Copy every line that holds the string "Boys" from the data below.

[Transcribed page contents]

------------------------------------------------------------------------

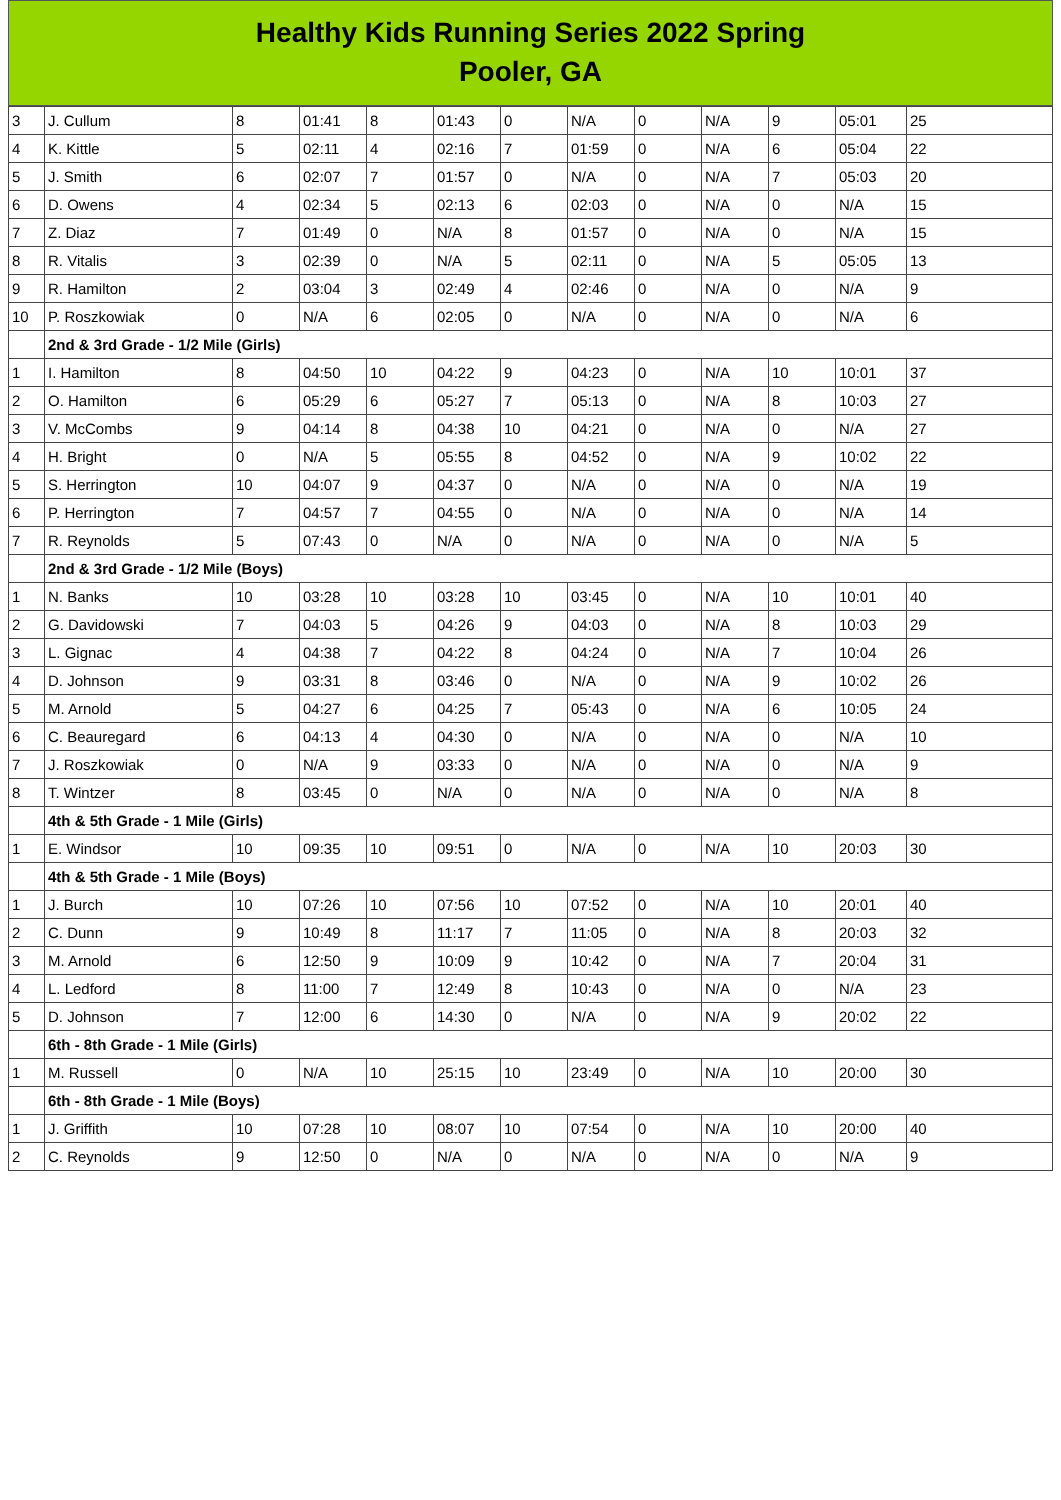Healthy Kids Running Series 2022 Spring
Pooler, GA
| 3 | J. Cullum | 8 | 01:41 | 8 | 01:43 | 0 | N/A | 0 | N/A | 9 | 05:01 | 25 |
| 4 | K. Kittle | 5 | 02:11 | 4 | 02:16 | 7 | 01:59 | 0 | N/A | 6 | 05:04 | 22 |
| 5 | J. Smith | 6 | 02:07 | 7 | 01:57 | 0 | N/A | 0 | N/A | 7 | 05:03 | 20 |
| 6 | D. Owens | 4 | 02:34 | 5 | 02:13 | 6 | 02:03 | 0 | N/A | 0 | N/A | 15 |
| 7 | Z. Diaz | 7 | 01:49 | 0 | N/A | 8 | 01:57 | 0 | N/A | 0 | N/A | 15 |
| 8 | R. Vitalis | 3 | 02:39 | 0 | N/A | 5 | 02:11 | 0 | N/A | 5 | 05:05 | 13 |
| 9 | R. Hamilton | 2 | 03:04 | 3 | 02:49 | 4 | 02:46 | 0 | N/A | 0 | N/A | 9 |
| 10 | P. Roszkowiak | 0 | N/A | 6 | 02:05 | 0 | N/A | 0 | N/A | 0 | N/A | 6 |
| | 2nd & 3rd Grade - 1/2 Mile (Girls) | | | | | | | | | | | |
| 1 | I. Hamilton | 8 | 04:50 | 10 | 04:22 | 9 | 04:23 | 0 | N/A | 10 | 10:01 | 37 |
| 2 | O. Hamilton | 6 | 05:29 | 6 | 05:27 | 7 | 05:13 | 0 | N/A | 8 | 10:03 | 27 |
| 3 | V. McCombs | 9 | 04:14 | 8 | 04:38 | 10 | 04:21 | 0 | N/A | 0 | N/A | 27 |
| 4 | H. Bright | 0 | N/A | 5 | 05:55 | 8 | 04:52 | 0 | N/A | 9 | 10:02 | 22 |
| 5 | S. Herrington | 10 | 04:07 | 9 | 04:37 | 0 | N/A | 0 | N/A | 0 | N/A | 19 |
| 6 | P. Herrington | 7 | 04:57 | 7 | 04:55 | 0 | N/A | 0 | N/A | 0 | N/A | 14 |
| 7 | R. Reynolds | 5 | 07:43 | 0 | N/A | 0 | N/A | 0 | N/A | 0 | N/A | 5 |
| | 2nd & 3rd Grade - 1/2 Mile (Boys) | | | | | | | | | | | |
| 1 | N. Banks | 10 | 03:28 | 10 | 03:28 | 10 | 03:45 | 0 | N/A | 10 | 10:01 | 40 |
| 2 | G. Davidowski | 7 | 04:03 | 5 | 04:26 | 9 | 04:03 | 0 | N/A | 8 | 10:03 | 29 |
| 3 | L. Gignac | 4 | 04:38 | 7 | 04:22 | 8 | 04:24 | 0 | N/A | 7 | 10:04 | 26 |
| 4 | D. Johnson | 9 | 03:31 | 8 | 03:46 | 0 | N/A | 0 | N/A | 9 | 10:02 | 26 |
| 5 | M. Arnold | 5 | 04:27 | 6 | 04:25 | 7 | 05:43 | 0 | N/A | 6 | 10:05 | 24 |
| 6 | C. Beauregard | 6 | 04:13 | 4 | 04:30 | 0 | N/A | 0 | N/A | 0 | N/A | 10 |
| 7 | J. Roszkowiak | 0 | N/A | 9 | 03:33 | 0 | N/A | 0 | N/A | 0 | N/A | 9 |
| 8 | T. Wintzer | 8 | 03:45 | 0 | N/A | 0 | N/A | 0 | N/A | 0 | N/A | 8 |
| | 4th & 5th Grade - 1 Mile (Girls) | | | | | | | | | | | |
| 1 | E. Windsor | 10 | 09:35 | 10 | 09:51 | 0 | N/A | 0 | N/A | 10 | 20:03 | 30 |
| | 4th & 5th Grade - 1 Mile (Boys) | | | | | | | | | | | |
| 1 | J. Burch | 10 | 07:26 | 10 | 07:56 | 10 | 07:52 | 0 | N/A | 10 | 20:01 | 40 |
| 2 | C. Dunn | 9 | 10:49 | 8 | 11:17 | 7 | 11:05 | 0 | N/A | 8 | 20:03 | 32 |
| 3 | M. Arnold | 6 | 12:50 | 9 | 10:09 | 9 | 10:42 | 0 | N/A | 7 | 20:04 | 31 |
| 4 | L. Ledford | 8 | 11:00 | 7 | 12:49 | 8 | 10:43 | 0 | N/A | 0 | N/A | 23 |
| 5 | D. Johnson | 7 | 12:00 | 6 | 14:30 | 0 | N/A | 0 | N/A | 9 | 20:02 | 22 |
| | 6th - 8th Grade - 1 Mile (Girls) | | | | | | | | | | | |
| 1 | M. Russell | 0 | N/A | 10 | 25:15 | 10 | 23:49 | 0 | N/A | 10 | 20:00 | 30 |
| | 6th - 8th Grade - 1 Mile (Boys) | | | | | | | | | | | |
| 1 | J. Griffith | 10 | 07:28 | 10 | 08:07 | 10 | 07:54 | 0 | N/A | 10 | 20:00 | 40 |
| 2 | C. Reynolds | 9 | 12:50 | 0 | N/A | 0 | N/A | 0 | N/A | 0 | N/A | 9 |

------------------------------------------------------------------------

## Written answer
| | 2nd & 3rd Grade - 1/2 Mile (Boys) | | | | | | | | | | | |
| | 4th & 5th Grade - 1 Mile (Boys) | | | | | | | | | | | |
| | 6th - 8th Grade - 1 Mile (Boys) | | | | | | | | | | | |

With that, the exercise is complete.